* [PROBLEM TO SOLVE]: Report every line of the material below that contains the string "dcBA", copying each one in full. Case counts, so match uppercase and lowercase letters exactly.

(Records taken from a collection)
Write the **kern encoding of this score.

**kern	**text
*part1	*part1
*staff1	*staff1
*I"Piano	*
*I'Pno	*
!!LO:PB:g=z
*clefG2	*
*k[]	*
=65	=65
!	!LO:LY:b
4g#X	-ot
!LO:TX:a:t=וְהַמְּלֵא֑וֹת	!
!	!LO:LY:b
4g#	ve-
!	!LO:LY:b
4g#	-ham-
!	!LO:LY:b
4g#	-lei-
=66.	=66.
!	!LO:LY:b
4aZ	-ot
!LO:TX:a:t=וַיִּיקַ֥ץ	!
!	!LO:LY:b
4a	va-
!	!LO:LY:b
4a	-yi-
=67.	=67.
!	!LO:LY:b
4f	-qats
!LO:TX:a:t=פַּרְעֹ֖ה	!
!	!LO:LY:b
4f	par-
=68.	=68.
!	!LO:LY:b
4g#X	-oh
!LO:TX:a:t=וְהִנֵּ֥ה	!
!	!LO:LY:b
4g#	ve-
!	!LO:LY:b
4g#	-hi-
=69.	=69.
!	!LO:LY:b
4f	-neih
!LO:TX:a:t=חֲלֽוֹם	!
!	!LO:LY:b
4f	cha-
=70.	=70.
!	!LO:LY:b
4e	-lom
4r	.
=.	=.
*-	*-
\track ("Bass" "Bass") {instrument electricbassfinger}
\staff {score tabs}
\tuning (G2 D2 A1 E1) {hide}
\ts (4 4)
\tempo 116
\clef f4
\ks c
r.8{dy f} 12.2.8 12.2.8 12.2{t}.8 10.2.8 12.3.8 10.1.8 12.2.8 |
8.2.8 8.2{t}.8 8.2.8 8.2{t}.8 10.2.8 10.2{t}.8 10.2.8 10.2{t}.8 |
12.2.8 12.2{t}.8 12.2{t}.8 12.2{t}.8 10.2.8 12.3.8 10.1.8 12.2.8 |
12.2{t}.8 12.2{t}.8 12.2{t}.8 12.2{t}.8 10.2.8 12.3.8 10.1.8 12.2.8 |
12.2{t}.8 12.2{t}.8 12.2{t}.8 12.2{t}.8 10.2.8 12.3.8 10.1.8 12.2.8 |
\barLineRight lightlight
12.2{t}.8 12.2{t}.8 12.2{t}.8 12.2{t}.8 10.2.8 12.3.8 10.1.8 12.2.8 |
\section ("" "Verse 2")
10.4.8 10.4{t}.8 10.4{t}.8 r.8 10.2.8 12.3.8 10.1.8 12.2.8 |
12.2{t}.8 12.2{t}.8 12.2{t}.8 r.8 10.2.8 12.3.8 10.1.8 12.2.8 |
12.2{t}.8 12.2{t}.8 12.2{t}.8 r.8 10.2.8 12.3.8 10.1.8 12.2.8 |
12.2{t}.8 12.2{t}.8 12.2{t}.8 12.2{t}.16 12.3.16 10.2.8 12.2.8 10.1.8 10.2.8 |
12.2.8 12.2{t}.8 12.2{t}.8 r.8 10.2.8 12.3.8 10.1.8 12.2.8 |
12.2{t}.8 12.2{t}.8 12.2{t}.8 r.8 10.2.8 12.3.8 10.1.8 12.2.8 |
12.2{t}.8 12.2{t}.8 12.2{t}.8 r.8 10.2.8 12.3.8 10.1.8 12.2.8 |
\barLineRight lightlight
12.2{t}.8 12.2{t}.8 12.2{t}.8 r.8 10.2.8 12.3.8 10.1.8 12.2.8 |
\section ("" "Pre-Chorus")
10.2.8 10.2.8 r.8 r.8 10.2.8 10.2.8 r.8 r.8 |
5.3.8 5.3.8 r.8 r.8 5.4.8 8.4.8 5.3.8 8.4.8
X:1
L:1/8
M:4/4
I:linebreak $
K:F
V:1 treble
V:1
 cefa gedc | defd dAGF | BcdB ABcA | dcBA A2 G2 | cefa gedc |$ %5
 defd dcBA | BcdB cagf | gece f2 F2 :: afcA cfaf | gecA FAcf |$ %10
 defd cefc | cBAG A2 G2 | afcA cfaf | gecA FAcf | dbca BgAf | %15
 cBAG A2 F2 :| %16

* [REPLY]:
 cefa gedc | defd dAGF | BcdB ABcA | dcBA A2 G2 | cefa gedc |$ %5
 defd dcBA | BcdB cagf | gece f2 F2 :: afcA cfaf | gecA FAcf |$ %10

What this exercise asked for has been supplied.